ENTRIES SUPPLIED -
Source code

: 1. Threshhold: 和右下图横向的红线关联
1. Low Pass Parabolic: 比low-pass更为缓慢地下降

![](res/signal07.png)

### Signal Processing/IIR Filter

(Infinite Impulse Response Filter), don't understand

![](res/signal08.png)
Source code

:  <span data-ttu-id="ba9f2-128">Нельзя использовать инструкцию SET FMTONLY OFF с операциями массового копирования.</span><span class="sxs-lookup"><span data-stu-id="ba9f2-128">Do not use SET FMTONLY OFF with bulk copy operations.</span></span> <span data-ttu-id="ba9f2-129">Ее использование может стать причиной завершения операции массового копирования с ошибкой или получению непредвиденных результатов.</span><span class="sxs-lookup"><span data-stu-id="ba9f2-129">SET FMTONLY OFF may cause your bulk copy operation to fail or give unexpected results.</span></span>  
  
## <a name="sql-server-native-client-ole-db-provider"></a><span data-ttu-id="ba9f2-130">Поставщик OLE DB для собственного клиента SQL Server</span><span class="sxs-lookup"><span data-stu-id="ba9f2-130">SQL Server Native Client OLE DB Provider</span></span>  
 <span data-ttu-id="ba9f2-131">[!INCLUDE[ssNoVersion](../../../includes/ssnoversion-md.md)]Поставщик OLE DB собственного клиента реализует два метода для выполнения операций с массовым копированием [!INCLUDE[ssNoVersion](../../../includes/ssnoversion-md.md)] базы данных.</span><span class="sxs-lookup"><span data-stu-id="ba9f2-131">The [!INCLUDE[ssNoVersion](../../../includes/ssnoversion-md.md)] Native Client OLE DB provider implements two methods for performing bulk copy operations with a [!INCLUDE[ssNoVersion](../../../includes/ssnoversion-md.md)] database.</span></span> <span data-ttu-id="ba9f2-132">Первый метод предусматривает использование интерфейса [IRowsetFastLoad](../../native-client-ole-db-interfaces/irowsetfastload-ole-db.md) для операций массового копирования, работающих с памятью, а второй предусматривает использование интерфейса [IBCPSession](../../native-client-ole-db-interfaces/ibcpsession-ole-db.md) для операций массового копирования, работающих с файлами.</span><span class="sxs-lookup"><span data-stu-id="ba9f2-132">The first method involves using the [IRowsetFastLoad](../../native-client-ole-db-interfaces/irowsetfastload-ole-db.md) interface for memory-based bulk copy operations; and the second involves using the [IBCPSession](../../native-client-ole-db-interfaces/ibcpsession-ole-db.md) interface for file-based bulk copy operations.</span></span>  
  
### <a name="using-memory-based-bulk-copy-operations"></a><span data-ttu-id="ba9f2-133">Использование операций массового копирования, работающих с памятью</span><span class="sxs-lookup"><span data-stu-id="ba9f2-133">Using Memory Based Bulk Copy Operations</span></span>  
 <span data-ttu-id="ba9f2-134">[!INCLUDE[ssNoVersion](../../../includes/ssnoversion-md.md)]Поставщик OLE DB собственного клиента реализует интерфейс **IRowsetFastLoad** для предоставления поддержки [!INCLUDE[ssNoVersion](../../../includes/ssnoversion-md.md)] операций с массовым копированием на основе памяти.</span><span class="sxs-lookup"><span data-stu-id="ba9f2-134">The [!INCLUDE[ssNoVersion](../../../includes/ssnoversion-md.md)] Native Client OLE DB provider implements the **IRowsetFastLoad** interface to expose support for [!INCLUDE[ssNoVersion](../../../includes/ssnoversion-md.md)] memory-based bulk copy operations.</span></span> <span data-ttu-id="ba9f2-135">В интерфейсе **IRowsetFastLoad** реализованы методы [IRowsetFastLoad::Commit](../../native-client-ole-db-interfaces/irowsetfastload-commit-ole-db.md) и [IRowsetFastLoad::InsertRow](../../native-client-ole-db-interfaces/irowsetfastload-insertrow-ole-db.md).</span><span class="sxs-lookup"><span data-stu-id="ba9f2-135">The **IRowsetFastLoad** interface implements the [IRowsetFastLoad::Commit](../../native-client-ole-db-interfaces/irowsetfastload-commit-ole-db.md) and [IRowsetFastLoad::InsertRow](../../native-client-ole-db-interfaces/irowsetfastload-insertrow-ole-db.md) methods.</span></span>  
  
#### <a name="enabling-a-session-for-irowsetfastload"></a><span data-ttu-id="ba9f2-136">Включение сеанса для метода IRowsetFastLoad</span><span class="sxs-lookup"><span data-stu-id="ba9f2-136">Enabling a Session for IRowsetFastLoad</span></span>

WHAT IS NEEDED - How many lines of the material above contain the string "using"? Case counts. Reply with the number only.

WRITTEN SOLUTION - 2